Escola Tiradentes: de excelência ou de exclusão? – Coluna do Anderson

            Anderson Amaral

            Em breve São Luiz Gonzaga vai retomar as discussões sobre a implantação da Escola Tiradentes em seu meio educacional. Numa primeira abordagem parece ótimo, uma escola pública de excelência; mas proponho algumas reflexões aos amigos e amigas internautas.

             Existe em andamento uma política de ampliação da escola Tiradentes, três escolas já estão funcionando no interior: em Santa Maria, Passo Fundo e em Ijuí. Há mais sete criadas por decreto do Executivo – Caxias do Sul, Canoas, São Luiz Gonzaga, Pelotas, Rio Grande, Santo Ângelo e São Gabriel.

             A escola regida pela Brigada Militar possui carga horária entre 1.400 horas anuais, para quem frequenta primeiro e segundo anos, e 1.200 h/a para o terceiro ano. Dois períodos por semana são dedicados às atividades extracurriculares, a escolher entre desportivas – hipismo, esgrima, defesa pessoal, atletismo, futebol, vôlei, basquete – e culturais – banda marcial, dança, francês, alemão e inglês.

            A média é 7, quem estiver abaixo da média no primeiro trimestre já recebe reforço. Quem for reprovado duas vezes ou for pego colando é “convidado” a sair da escola. Os instrutores das aulas extraclasse são policiais militares, oficiais e soldados. Já os professores da grade curricular são todos vinculados à Secretaria de Educação.

            No edital de convocação para o concurso deste ano – Diário Oficial do Estado, de 15 de janeiro de 2010 – está claro que o acesso não é para todos, ao contrário do que manda a Constituição Federal. Consta que os alunos classificados nos testes de Português e Matemática serão convocados a realizar os exames de saúde e complementares, como exame de urina e eletroencefalograma. Quem estiver apto até aí terá que fazer de 25 a 30 abdominais em um minuto, de 8 a 12 flexões e correr de 1,6 mil metros a 2 mil metros em 12 minutos.

            As peculiaridades militares, que limitam o ingresso de qualquer aluno, seja com problemas físicos ou mentais, ou até mesmo de adolescentes que estiverem acima do peso, estão contempladas na legislação estadual – Lei nº 12.349, de 26 de outubro de 2005.

            A Constituição Federal de 1988 elegeu como um dos princípios para o ensino a igualdade de condições de acesso (…) “não podendo excluir nenhuma pessoa em razão de sua origem, raça, sexo, cor, idade, deficiência ou ausência dela”. Também fala como princípio constitucional a “gestão democrática do ensino público” e como dever do Estado a “progressiva universalização do ensino médio gratuito e o atendimento educacional especializado aos portadores de deficiência, preferencialmente na rede regular de ensino”.

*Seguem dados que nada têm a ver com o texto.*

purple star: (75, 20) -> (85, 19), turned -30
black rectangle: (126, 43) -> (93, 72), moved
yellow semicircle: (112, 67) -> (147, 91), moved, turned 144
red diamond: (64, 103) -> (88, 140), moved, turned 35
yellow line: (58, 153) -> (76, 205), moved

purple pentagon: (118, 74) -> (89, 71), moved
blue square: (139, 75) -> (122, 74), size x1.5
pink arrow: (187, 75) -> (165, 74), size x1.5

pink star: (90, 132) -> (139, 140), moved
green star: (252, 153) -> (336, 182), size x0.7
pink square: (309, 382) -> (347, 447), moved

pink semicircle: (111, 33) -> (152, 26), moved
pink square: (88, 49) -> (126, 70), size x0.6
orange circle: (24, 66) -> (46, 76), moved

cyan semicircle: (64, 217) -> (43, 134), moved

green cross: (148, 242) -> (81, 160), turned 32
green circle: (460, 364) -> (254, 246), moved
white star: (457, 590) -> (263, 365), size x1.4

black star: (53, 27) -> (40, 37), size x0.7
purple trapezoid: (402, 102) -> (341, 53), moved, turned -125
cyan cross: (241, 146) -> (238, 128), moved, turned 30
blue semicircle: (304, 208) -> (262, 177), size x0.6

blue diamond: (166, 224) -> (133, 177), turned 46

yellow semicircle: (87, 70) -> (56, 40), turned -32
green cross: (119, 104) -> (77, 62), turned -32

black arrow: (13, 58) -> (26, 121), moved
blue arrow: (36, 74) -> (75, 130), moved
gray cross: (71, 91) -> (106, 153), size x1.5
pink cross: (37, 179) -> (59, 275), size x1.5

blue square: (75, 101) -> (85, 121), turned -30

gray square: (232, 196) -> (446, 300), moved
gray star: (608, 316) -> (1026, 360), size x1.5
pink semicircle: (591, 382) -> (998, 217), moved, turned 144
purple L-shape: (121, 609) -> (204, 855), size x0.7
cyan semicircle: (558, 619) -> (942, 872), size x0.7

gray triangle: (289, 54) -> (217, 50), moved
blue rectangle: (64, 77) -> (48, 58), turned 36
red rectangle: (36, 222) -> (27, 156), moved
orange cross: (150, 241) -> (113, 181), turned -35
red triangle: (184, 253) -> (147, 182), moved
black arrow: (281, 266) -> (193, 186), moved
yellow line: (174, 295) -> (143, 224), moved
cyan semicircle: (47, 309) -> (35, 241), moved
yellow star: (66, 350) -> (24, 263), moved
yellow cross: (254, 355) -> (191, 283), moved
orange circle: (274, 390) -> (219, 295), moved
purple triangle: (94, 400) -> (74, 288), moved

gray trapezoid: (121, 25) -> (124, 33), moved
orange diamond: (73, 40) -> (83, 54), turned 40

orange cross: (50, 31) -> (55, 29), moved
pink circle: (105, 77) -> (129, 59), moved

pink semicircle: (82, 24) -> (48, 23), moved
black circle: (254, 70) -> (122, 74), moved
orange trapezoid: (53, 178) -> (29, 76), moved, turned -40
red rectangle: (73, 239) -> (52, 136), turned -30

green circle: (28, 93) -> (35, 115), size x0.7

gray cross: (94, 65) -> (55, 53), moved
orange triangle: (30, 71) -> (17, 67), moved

            A Lei de Diretrizes e Bases da Educação diz que “o Poder Público adotará, como alternativa preferencial, a ampliação do atendimento aos educandos com necessidades especiais na própria rede pública regular de ensino”.

            Penso, ao finalizar, que é uma escola excludente, indo na contramão da educação inclusiva, exclui os doentes, obesos, “fracos” fisicamente, alunos com necessidades especiais e, de certa forma, alunos com baixo poder aquisitivo, pois bem sabemos quem são aqueles que passam nas seleções públicas para universidades e escolas públicas de excelência.

            Além disso, corre o boato que aqui em São Luiz Gonzaga se desativaria uma escola pública aberta, livre e democrática para instalar a escola da Brigada Militar.       

          Penso que seria melhor empregar recursos financeiros e humanos para melhorar a qualidade das escolas públicas estaduais já instaladas, visto que a maioria está à beira de um sucateamento e mesmo assim seus profissionais fazem “das tripas coração” para manter um mínimo de qualidade no ensino.

            Querem um exemplo de descaso? Lá vai: a Escola Senador Pinheiro Machado ainda não recebeu um professor de Ciências para a 7ª Série, hoje já estamos a mais de 60 dias do início das aulas e os alunos desta série sem as referidas aulas. Como sempre fica o espaço para os debates.